At the same time, he was taking online courses in product and project management through Coursera, building the foundation for what would become his career.
Then crypto arrived
In December 2021, while still interning at Mentortribes, Okereke joined Blocklo Technologies, a Nigerian blockchain and cryptocurrency company, initially writing articles about cryptocurrency and Web3.
“I was able to start picking up a bit of interest in crypto while still in school,” he says. “There was a lot of buzz around Bitcoin [and] Ethereum.”
By then, crypto adoption in Nigeria was exploding. Bitcoin and Ethereum had become part of mainstream online conversation, particularly among young Nigerians looking for alternative financial systems.

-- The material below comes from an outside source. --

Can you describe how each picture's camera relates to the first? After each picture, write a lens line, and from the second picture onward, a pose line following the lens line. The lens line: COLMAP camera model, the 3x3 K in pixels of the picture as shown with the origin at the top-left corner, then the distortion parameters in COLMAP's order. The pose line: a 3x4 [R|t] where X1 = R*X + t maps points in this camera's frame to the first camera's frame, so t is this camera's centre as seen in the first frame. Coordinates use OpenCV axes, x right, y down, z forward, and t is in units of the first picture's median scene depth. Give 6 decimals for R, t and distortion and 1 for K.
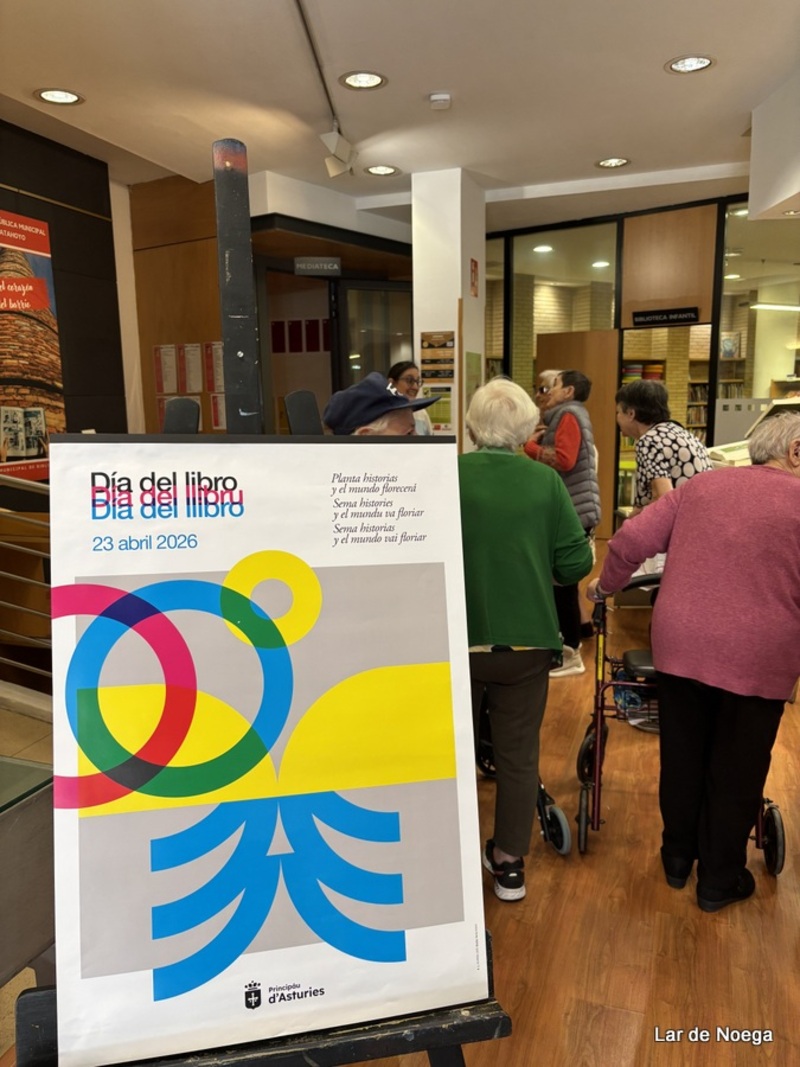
lens RADIAL K [[815.7, 0, 399.6], [0, 815.7, 531.7], [0, 0, 1]] dist [-0.000314, 0.001423]
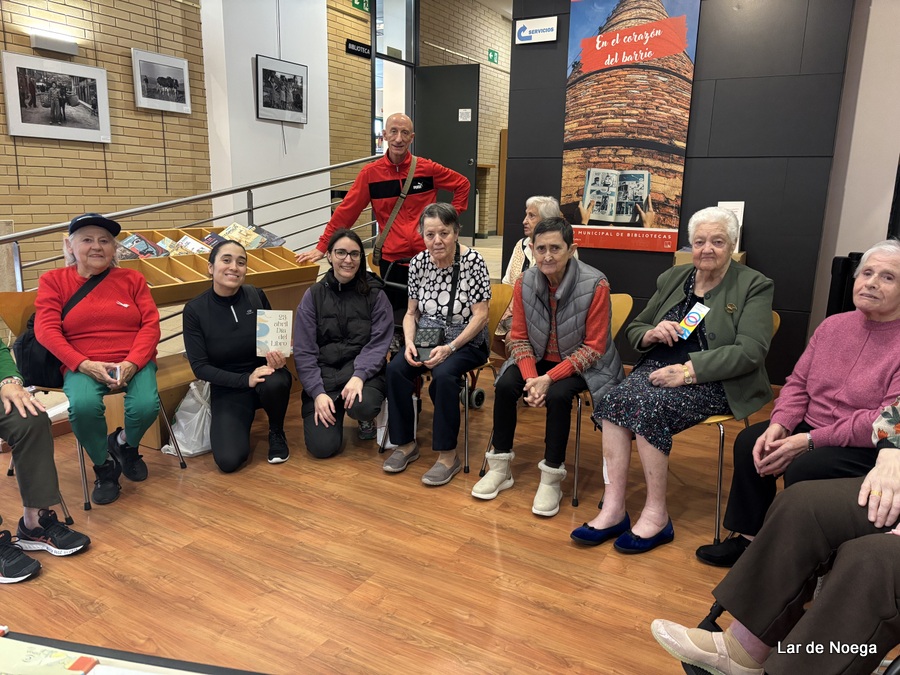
lens RADIAL K [[688.1, 0, 449.9], [0, 688.1, 336.3], [0, 0, 1]] dist [-0.000314, 0.001423]
pose [[-0.177763, 0.231184, -0.956533, 0.376305], [-0.167572, 0.950706, 0.260917, -0.143132], [0.969701, 0.206670, -0.130260, 0.945383]]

Nearly one in three Nigerians had used or owned crypto assets, making Nigeria a leading country for Bitcoin and cryptocurrency adoption globally.

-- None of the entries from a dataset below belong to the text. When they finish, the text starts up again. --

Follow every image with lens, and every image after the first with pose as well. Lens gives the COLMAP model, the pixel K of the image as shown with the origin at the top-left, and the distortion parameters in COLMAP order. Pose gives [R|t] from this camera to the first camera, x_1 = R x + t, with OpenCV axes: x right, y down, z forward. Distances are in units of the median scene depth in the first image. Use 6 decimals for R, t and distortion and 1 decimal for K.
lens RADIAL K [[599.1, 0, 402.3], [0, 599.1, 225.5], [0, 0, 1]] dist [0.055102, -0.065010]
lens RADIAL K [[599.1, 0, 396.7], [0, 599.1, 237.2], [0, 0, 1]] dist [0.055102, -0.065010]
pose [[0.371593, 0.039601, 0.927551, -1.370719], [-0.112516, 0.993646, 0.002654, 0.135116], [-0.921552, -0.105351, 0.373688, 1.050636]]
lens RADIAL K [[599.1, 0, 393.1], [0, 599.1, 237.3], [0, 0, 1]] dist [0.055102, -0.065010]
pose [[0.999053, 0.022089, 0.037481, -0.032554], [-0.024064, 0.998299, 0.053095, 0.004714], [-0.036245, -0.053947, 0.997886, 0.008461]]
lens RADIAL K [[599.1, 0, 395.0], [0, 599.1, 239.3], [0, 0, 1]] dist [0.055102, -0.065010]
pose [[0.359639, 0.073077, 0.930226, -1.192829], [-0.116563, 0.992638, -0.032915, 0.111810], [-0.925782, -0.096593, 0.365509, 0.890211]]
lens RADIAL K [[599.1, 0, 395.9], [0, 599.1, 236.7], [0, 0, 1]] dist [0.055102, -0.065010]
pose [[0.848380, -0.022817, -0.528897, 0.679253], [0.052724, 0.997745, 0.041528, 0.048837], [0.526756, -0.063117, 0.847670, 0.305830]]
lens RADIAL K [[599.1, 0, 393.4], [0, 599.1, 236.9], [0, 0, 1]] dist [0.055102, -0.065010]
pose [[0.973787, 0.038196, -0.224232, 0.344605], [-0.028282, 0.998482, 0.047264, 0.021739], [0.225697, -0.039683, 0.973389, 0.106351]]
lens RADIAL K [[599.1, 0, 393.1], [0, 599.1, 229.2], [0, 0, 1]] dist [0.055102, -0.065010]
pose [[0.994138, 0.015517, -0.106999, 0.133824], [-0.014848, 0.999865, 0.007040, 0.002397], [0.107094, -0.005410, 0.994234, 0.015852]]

Okereke saw an opening inside the company.
“One day, I told my CEO that I also had project management experience,” he recalls. “We were looking for a project manager at the time.”
The CEO agreed.
In March 2022, he officially transitioned into product management, working on a crypto wallet and NFT marketplace.
The role deepened his understanding of how digital products are built under pressure: coordinating engineers, balancing timelines, handling stakeholder expectations, and shipping products across distributed teams working in different countries and time zones.
“Blocklo technologies helped me understand product development in the crypto and Web3 space,” he says. “I also understood how to collaborate across multiple time zones which helped me excel in further roles down the line”.
That operational depth became increasingly valuable.
In 2023, he joined Wazobia Technologies, a UK-based software development company that builds digital products and technology solutions for businesses, working remotely as a hybrid project and product manager until 2024.
“My biggest lesson was learning how to manage distributed teams across different time zones while keeping projects on schedule,” he says. “I also strengthened my stakeholder management, Agile delivery, and product planning skills.”
He also worked on Hivedeck, a website builder for small and medium scale businesses.
In April 2024, he left Wazobia “to pursue larger project management opportunities.”
Three months later, he resumed as a technical project and product manager at Pandar, a Lagos-based fintech that helps users exchange digital assets to cash. He currently leads product development at the company, a role he has held since April 2026.
Through the lens of a product manager
Okereke is emphatic about what the role of a project manager actually demands, and equally emphatic about how misunderstood it is.
“The PM deals with virtually everyone on the team,” he says. “When the project is falling apart, the PM is held responsible. And when the project is going forward, other team members get the glory.”
He describes the product manager as the glue that holds a tech team together: the person who converts management goals into actionable roadmaps, anticipates problems, and ensures that engineers and designers are not simply busy, but moving in the right direction. Without that connective tissue, he argues, even technically gifted teams can build the wrong things efficiently.
Product managers spend 52% of their time on unplanned, reactive tasks, leaving little room for the strategic work the role actually demands. The result, as Okereke describes it, is a role that is overloaded.
“You don’t even necessarily need to be too technical to be a PM, but you need to always know how to ask why,” he says.
He says if he could summarise his philosophy about his career into one line, it would be: “it can be done, just find out how.”
Outside his full-time role, he is building TaskGen, an automation tool designed to reduce the repetitive administrative work product managers deal with daily, from generating user stories to automating project documentation.
He is also building Optivane Systems, an operational performance and automation consultancy. He hopes to grow it into a leading company.
For someone who arrived in project management by accident, Okereke now speaks about systems and product thinking with unusual clarity.
If there is a single philosophy tying his career together, it is this: “It can be done,” he says, “just find out how.”